While I haven’t been able to write enough documentation, or to submit all my custom checks to Portage to be merged in (and some stuff is pretty heavy-load that you probably don’t want on your standard Portage system), I’d still like to document my approach for the tinderbox to let others learn from it; and to explain why it’s not really the straight process that many thinks it to be.
Patrick has already blogged in the past about the problems faced by his approach; mine has pretty much the same problems, but given I execute it on my desktop system, it makes it much easier to identify and correct the issues before they become truly obnoxious. They still don’t look good though, to be honest.
Also, some of the problems I also blogged already, like for instance the problem with packages needing one default backend that stops my efforts as they require me to manually set in the USE flags they need.

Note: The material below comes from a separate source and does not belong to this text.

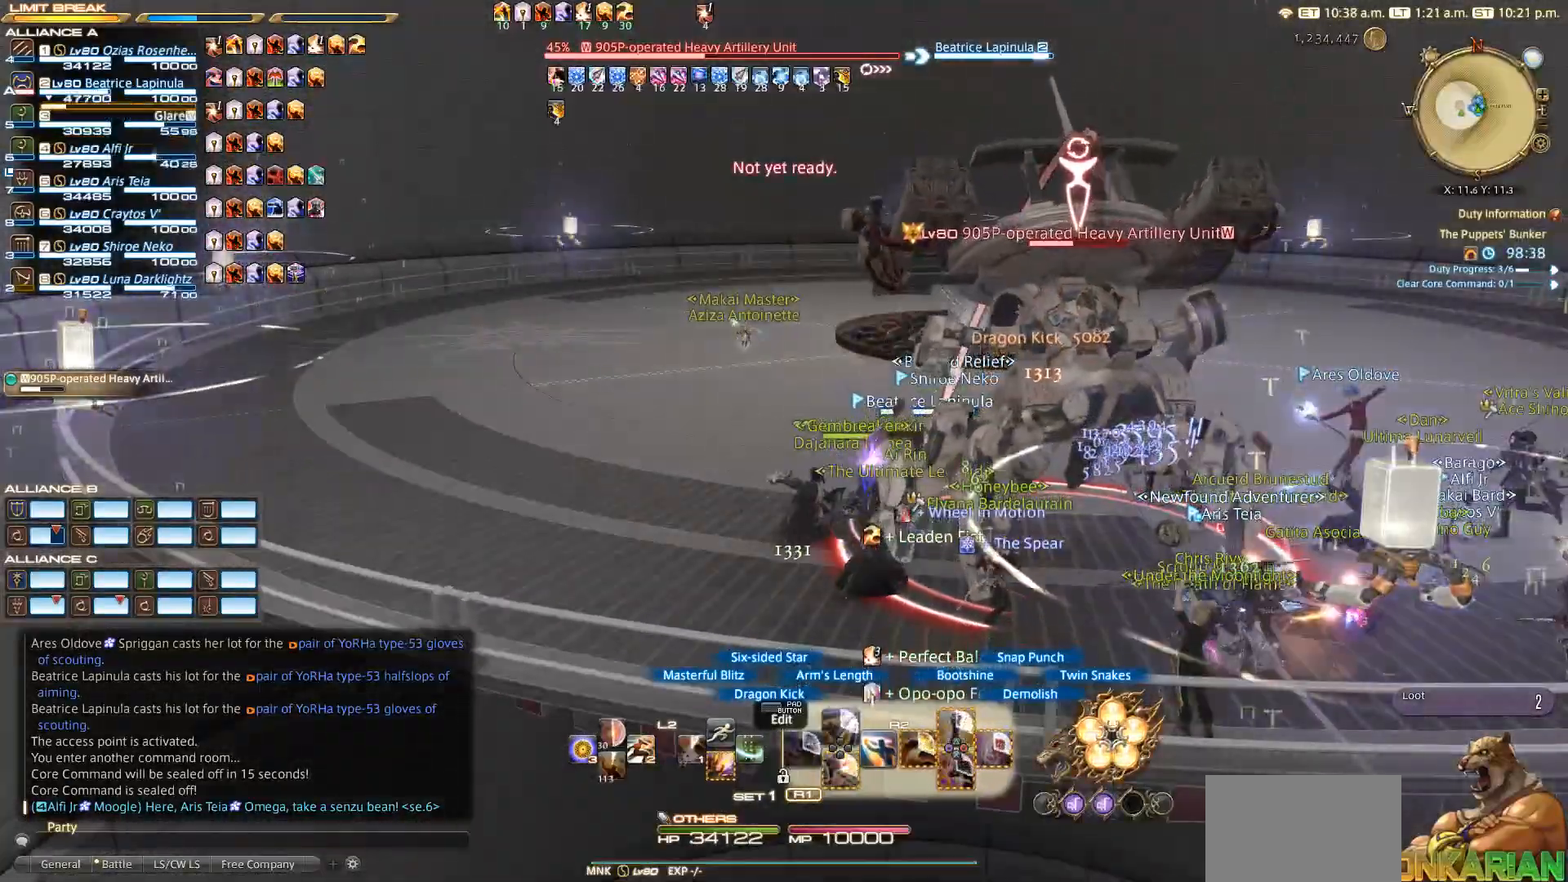
{"dt_ms": 500, "buttons": ["R2"], "left_stick": "center", "right_stick": "center", "events": [[100, "right_stick", "left"], [333, "right_stick", "center"]]}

The first problem appears with packages not respecting the CC settings that can easily ignore ccache altogether. While some people don’t understand why I use ccache after what I said I should point out some details about the tinderbox to make it understandable. The tinderbox was not designed as much as forged up, so it’s quite naïve in its approach; in particular it does not discern between a package that fails to build and one that couldn’t merge and one that wasn’t tested yet. They all are in the new list the next time I run the script to find what needs to be built.
For this reason, leaf packages that fail to build may pass more than once through the tinderbox, so the ccache can help speeding up the rebuilds. But even more importantly, non-leaf packages like asterisk or boost that fail to build many times in a single tinderbox run won’t rebuild everything all at once, and the same applies to non-leaf packages that fail to merge because of collisions or those that get removed and re-added by blockers.
Another nasty issue I face is when the testsuites (or the configure tests!) freeze up; if this happens while I’m at the computer, I’d notice (since switching desktops with compiz allows me to see whether it’s building or not), but if that happens while I’m sleeping (as rare as that seems to be happening lately – me to sleep, not the tinderbox to freeze), it can easily remain stuck for hours, like it happened last night with dev-libs/ace that was stuck in
./configure for over four hours (it would have been seven if they didn’t wake me up but that’s another story). Unfortunately it’s difficult to tell when a build (or a testsuite) is just slow or completely stuck.
Finally there are problems with the unknown and untested interaction between different packages; with method I’m using, opposite to what Patrick does, all the packages get to interact with an “insubordinate” system which may have conflictual software installed, and cause automagic dependencies to trigger, which in turn can cause packages either to compile improperly or to fail. I think one of the thing that gave me more headaches about this was a (maybe still present, I don’t really know) automagic dependency of gnustep over mDNSresponder.
More work is needed, a lot more work, to get the tree in a state that can be called “clean”. Maybe by the end of the year?